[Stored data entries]
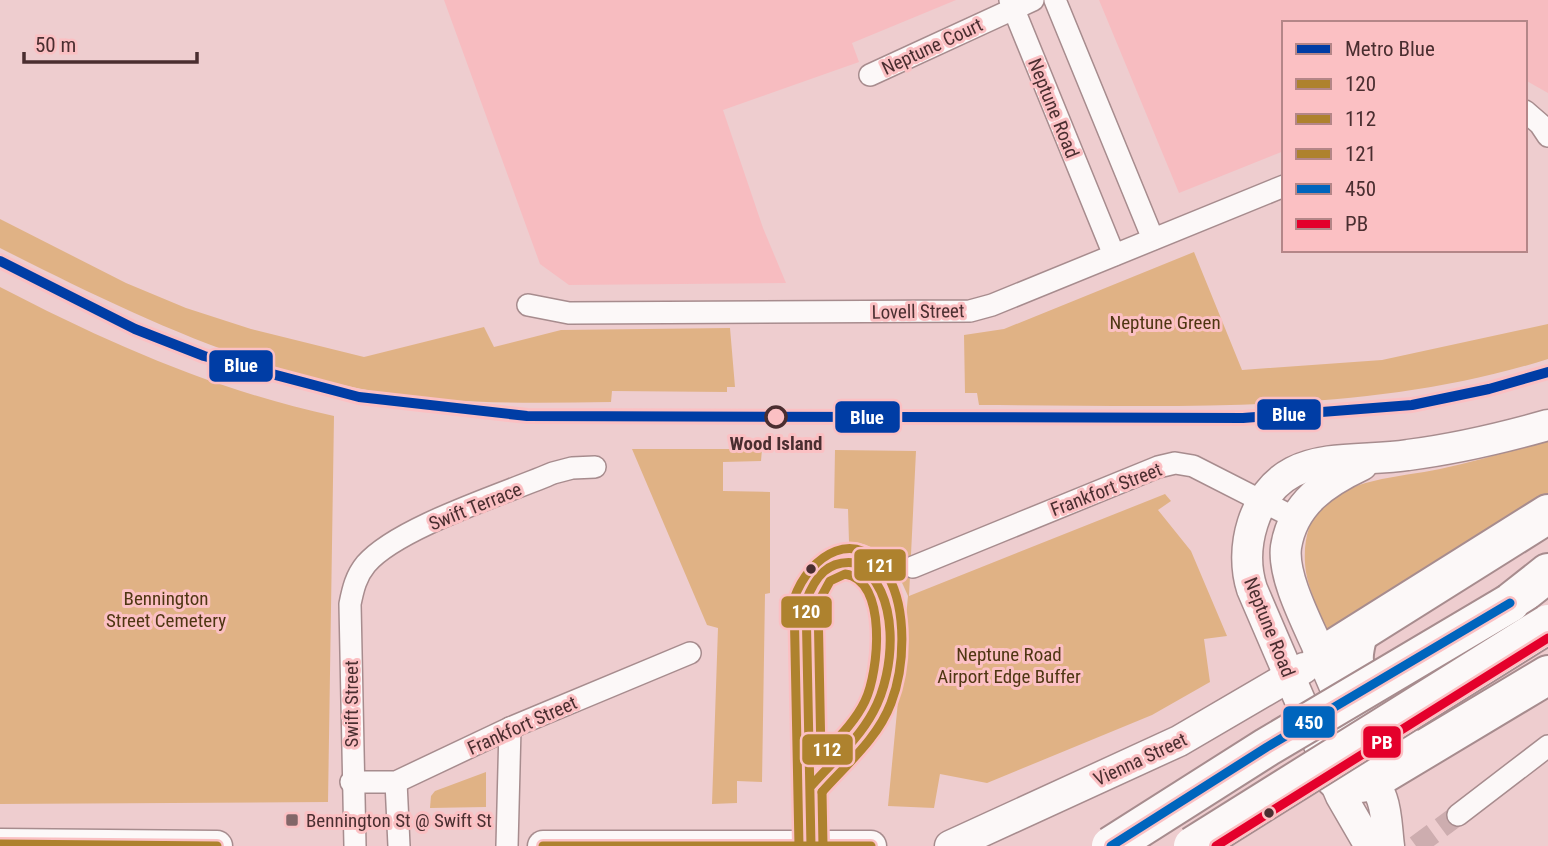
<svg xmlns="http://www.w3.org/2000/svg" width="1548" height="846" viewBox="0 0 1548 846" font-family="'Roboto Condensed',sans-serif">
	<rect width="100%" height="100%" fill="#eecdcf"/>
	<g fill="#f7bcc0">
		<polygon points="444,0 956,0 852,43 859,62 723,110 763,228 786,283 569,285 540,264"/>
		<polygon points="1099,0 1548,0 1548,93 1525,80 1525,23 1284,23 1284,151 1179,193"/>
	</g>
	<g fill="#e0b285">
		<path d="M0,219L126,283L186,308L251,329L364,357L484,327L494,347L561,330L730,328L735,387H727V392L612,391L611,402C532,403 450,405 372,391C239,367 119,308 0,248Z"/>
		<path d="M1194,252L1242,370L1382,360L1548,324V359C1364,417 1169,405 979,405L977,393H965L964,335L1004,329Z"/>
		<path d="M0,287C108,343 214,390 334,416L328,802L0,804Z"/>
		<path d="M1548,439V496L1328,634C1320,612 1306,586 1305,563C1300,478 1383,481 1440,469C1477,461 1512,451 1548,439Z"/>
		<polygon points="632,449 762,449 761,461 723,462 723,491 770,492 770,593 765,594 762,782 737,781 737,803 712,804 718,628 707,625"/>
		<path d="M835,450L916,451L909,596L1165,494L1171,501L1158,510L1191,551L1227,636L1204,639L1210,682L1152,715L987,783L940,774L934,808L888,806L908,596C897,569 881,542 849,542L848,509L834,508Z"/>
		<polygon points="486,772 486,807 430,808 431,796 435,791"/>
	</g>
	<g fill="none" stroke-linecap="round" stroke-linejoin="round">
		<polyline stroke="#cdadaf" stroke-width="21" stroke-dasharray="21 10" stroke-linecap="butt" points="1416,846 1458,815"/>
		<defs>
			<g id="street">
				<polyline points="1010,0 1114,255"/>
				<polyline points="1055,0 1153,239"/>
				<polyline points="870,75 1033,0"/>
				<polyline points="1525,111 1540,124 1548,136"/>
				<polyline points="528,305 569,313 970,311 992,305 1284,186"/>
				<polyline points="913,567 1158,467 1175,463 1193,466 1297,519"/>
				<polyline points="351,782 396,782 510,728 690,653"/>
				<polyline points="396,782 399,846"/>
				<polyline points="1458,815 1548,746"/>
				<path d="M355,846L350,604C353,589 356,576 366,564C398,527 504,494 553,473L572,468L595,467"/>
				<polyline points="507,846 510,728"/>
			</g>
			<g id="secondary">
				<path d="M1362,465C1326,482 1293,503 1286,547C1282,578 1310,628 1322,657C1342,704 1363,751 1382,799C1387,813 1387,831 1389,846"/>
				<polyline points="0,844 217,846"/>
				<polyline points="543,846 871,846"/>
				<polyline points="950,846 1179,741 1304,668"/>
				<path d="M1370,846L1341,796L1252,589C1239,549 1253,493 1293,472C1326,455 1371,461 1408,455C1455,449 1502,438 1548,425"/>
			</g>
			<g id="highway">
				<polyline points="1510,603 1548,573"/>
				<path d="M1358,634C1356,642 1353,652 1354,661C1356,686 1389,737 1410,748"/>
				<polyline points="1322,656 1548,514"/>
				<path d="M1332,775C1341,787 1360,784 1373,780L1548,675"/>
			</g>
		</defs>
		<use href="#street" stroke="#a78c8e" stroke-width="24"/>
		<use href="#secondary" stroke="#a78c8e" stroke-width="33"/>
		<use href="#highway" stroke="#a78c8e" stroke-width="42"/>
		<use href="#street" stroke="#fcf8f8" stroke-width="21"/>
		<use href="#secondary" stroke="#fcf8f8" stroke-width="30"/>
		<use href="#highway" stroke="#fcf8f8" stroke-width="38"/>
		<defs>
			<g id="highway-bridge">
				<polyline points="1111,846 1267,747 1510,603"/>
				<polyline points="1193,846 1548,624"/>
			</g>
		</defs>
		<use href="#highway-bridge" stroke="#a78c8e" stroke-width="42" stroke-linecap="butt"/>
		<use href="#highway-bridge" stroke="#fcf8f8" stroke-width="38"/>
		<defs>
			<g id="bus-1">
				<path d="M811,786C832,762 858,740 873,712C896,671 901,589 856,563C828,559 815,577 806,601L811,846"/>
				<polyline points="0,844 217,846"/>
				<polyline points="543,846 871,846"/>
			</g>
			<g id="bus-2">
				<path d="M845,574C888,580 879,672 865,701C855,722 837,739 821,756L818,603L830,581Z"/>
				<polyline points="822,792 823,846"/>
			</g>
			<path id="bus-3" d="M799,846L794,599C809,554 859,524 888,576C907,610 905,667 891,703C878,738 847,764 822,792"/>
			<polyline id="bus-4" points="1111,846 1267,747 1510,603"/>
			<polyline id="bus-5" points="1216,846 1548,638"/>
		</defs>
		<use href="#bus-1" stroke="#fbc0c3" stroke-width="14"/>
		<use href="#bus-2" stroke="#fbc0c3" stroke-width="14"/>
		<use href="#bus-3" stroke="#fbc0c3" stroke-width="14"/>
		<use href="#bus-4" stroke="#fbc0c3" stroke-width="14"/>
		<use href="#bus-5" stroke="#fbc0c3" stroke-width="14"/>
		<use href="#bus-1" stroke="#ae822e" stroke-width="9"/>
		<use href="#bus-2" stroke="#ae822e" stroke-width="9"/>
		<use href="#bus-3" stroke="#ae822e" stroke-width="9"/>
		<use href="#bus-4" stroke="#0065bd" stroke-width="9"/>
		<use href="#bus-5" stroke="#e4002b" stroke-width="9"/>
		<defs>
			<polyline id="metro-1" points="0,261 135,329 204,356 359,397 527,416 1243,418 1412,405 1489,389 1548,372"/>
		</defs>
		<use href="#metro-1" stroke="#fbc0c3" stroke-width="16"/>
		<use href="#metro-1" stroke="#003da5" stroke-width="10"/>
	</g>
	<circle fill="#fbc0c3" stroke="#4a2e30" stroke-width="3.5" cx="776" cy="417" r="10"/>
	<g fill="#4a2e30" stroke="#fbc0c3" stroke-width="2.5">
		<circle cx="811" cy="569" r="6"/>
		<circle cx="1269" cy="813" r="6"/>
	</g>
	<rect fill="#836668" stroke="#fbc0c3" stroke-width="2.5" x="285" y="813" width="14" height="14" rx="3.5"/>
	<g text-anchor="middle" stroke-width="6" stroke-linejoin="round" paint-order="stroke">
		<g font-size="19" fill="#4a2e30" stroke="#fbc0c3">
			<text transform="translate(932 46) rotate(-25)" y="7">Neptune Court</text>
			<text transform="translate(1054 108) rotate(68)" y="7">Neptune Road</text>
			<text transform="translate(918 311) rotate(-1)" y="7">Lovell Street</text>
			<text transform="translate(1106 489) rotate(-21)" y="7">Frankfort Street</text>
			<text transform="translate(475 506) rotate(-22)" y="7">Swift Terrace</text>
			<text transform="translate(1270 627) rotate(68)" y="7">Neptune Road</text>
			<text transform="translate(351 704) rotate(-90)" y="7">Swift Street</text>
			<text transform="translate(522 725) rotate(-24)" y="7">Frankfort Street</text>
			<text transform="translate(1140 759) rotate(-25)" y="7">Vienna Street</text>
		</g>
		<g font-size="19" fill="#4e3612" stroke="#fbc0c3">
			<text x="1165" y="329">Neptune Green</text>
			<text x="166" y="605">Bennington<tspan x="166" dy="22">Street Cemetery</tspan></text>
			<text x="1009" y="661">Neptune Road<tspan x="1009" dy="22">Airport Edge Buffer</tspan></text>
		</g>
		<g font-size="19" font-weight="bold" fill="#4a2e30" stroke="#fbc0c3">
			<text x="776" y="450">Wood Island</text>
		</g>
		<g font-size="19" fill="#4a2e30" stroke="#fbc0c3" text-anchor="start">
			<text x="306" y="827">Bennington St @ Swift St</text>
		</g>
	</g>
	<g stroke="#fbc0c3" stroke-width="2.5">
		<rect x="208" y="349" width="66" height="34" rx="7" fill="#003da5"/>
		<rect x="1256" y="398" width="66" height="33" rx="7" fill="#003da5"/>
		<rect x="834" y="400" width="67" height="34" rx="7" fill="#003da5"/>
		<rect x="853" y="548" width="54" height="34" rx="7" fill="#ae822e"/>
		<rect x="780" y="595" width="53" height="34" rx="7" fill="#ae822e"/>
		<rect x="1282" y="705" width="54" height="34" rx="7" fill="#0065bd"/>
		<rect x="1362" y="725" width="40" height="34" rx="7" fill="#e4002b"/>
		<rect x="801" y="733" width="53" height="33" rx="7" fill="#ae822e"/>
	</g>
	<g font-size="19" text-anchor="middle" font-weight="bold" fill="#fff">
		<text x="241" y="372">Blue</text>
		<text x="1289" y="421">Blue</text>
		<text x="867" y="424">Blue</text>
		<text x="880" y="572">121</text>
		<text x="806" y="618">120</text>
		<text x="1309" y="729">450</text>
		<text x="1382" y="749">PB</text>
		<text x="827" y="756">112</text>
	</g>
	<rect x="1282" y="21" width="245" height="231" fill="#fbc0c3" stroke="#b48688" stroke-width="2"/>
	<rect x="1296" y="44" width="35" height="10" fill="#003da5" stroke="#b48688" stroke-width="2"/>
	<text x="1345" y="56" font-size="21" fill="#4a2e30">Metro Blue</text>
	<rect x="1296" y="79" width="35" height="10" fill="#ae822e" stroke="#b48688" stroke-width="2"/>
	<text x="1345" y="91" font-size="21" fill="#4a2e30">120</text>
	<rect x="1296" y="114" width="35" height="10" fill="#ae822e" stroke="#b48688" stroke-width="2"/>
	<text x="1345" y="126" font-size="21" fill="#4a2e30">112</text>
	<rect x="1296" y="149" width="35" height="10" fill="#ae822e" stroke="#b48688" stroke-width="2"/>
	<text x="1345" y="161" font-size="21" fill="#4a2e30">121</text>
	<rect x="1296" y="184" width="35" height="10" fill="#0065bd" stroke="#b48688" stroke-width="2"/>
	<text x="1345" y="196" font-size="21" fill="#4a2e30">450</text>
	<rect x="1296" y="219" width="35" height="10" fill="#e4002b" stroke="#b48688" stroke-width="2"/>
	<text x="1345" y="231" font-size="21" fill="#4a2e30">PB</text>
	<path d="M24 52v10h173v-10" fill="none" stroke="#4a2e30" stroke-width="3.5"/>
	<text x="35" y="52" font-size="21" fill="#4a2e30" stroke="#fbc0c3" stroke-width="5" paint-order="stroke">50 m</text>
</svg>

--

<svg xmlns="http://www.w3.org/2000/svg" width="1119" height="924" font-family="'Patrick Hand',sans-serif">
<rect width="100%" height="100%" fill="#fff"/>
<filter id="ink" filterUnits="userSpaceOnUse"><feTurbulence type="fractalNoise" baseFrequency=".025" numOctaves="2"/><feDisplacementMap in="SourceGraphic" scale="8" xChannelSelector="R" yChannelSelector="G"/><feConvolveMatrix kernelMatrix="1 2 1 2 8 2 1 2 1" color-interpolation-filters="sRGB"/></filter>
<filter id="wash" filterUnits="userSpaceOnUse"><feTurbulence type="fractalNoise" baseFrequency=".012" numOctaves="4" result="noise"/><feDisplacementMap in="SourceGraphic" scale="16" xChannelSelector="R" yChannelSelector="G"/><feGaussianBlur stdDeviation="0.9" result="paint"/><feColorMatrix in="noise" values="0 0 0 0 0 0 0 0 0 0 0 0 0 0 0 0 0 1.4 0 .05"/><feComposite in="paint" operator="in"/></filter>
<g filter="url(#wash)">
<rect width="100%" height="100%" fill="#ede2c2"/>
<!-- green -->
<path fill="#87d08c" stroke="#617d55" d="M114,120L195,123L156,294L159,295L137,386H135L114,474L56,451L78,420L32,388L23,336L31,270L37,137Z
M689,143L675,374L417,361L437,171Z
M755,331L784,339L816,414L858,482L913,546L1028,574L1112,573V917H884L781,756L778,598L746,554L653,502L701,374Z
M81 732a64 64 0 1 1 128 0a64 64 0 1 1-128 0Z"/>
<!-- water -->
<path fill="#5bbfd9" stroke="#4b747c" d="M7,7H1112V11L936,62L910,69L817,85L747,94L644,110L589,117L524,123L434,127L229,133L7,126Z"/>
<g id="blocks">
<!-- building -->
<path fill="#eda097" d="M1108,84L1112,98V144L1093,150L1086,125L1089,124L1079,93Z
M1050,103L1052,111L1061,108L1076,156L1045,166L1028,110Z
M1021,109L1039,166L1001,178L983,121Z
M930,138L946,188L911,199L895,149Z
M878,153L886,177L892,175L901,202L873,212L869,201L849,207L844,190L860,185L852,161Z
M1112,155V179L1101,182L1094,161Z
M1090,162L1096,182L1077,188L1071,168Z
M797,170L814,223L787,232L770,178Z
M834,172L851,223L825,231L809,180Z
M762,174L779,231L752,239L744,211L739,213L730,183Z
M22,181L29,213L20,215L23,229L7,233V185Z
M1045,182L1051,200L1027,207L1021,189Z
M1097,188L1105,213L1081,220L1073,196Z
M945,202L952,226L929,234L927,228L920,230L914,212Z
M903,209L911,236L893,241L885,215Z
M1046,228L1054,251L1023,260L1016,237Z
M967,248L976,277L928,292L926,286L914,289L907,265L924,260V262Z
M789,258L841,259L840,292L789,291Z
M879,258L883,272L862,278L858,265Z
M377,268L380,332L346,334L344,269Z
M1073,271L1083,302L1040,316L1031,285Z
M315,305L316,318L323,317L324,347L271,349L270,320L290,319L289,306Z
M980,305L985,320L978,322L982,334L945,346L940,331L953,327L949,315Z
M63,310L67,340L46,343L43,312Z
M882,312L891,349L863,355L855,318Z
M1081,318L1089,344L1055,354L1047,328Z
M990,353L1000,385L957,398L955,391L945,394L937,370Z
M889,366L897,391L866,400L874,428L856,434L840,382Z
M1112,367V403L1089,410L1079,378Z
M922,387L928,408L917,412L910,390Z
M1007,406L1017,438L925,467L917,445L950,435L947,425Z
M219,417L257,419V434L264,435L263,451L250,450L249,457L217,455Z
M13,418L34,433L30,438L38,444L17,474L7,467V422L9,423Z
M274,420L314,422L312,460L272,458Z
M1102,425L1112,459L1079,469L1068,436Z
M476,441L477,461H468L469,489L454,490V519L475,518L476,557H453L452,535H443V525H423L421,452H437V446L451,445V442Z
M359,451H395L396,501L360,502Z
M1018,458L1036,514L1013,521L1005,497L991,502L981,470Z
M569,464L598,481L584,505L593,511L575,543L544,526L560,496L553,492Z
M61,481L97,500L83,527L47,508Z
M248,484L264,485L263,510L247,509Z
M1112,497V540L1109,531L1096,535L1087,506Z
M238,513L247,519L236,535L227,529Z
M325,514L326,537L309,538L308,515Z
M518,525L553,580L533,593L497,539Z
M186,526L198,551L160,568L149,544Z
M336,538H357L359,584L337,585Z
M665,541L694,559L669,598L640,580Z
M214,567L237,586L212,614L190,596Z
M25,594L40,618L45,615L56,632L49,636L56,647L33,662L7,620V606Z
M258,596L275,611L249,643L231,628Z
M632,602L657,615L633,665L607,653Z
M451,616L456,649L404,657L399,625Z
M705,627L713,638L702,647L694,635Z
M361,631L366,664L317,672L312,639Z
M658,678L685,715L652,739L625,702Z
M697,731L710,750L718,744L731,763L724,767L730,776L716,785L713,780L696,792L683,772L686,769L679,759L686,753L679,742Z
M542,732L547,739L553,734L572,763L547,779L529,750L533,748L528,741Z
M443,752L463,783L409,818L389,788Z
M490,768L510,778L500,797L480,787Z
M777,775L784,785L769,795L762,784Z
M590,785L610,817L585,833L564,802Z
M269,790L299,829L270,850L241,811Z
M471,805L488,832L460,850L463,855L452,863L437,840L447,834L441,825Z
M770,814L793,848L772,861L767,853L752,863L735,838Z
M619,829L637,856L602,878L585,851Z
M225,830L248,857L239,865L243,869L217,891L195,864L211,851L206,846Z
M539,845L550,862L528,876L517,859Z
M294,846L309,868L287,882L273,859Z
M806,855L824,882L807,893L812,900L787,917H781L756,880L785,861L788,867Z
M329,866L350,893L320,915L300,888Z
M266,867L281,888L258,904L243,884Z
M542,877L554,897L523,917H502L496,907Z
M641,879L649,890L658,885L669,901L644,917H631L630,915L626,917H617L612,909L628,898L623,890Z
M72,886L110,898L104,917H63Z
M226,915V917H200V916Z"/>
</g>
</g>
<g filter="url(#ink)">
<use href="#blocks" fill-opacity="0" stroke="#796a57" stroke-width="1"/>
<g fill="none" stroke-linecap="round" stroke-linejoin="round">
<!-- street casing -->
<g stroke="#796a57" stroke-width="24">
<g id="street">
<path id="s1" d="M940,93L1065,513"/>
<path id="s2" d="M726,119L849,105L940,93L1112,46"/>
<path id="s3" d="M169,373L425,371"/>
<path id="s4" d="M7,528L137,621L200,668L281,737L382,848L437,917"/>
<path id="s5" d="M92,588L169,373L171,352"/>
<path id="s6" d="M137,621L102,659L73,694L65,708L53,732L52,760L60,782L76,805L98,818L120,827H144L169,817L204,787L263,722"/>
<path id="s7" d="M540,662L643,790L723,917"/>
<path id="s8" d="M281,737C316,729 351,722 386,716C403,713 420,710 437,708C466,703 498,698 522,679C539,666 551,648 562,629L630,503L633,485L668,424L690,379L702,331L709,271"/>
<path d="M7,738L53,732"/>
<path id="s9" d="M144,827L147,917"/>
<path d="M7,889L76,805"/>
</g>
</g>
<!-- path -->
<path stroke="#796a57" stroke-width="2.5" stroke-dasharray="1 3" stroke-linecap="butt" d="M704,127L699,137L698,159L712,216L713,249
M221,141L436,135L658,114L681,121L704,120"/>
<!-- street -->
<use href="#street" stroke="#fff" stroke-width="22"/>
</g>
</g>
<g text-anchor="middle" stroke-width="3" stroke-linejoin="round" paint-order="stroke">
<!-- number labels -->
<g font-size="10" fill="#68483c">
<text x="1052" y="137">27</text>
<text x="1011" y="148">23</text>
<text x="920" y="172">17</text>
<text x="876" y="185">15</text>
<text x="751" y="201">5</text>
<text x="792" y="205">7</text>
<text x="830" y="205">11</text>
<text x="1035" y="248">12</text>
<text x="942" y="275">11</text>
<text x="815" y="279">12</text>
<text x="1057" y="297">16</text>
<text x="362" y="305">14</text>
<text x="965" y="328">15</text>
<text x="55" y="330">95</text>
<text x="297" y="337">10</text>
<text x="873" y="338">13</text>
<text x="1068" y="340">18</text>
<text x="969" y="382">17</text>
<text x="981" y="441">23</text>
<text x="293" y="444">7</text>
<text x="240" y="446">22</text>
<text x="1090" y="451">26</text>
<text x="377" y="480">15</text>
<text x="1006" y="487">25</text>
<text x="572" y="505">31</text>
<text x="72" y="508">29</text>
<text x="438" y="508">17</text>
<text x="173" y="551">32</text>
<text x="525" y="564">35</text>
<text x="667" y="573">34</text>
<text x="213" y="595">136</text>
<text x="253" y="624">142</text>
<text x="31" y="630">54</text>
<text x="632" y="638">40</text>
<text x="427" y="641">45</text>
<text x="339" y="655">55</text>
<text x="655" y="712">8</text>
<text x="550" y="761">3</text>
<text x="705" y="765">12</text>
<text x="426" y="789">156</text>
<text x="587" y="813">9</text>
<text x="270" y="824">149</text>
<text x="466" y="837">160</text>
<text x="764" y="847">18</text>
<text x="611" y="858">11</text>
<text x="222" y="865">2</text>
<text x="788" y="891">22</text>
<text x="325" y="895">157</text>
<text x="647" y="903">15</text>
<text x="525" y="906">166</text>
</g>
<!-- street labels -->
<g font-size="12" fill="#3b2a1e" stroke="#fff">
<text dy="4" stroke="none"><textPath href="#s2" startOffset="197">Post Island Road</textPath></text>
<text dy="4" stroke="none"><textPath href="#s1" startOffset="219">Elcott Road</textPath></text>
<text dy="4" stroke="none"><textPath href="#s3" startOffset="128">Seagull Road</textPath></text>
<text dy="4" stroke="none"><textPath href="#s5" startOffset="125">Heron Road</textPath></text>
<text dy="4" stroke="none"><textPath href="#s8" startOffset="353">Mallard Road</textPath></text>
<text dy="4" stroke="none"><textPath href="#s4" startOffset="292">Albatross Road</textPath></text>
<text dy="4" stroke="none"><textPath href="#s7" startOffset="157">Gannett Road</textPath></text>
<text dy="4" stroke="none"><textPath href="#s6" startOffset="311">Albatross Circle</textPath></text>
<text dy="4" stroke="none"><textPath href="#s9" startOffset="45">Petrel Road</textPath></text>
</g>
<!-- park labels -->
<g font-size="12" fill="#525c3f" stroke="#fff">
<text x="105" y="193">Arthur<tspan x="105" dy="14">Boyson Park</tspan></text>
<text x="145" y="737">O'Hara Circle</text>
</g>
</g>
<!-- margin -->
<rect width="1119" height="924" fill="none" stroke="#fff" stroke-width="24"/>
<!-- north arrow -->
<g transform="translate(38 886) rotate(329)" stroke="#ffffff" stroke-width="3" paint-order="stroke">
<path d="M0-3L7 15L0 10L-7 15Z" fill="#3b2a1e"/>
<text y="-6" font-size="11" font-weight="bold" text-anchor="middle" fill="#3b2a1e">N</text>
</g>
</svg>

_What to produce_
The word to find is "wash". Copy every line of the records that holds it.

_Reply_
<filter id="wash" filterUnits="userSpaceOnUse"><feTurbulence type="fractalNoise" baseFrequency=".012" numOctaves="4" result="noise"/><feDisplacementMap in="SourceGraphic" scale="16" xChannelSelector="R" yChannelSelector="G"/><feGaussianBlur stdDeviation="0.9" result="paint"/><feColorMatrix in="noise" values="0 0 0 0 0 0 0 0 0 0 0 0 0 0 0 0 0 1.4 0 .05"/><feComposite in="paint" operator="in"/></filter>
<g filter="url(#wash)">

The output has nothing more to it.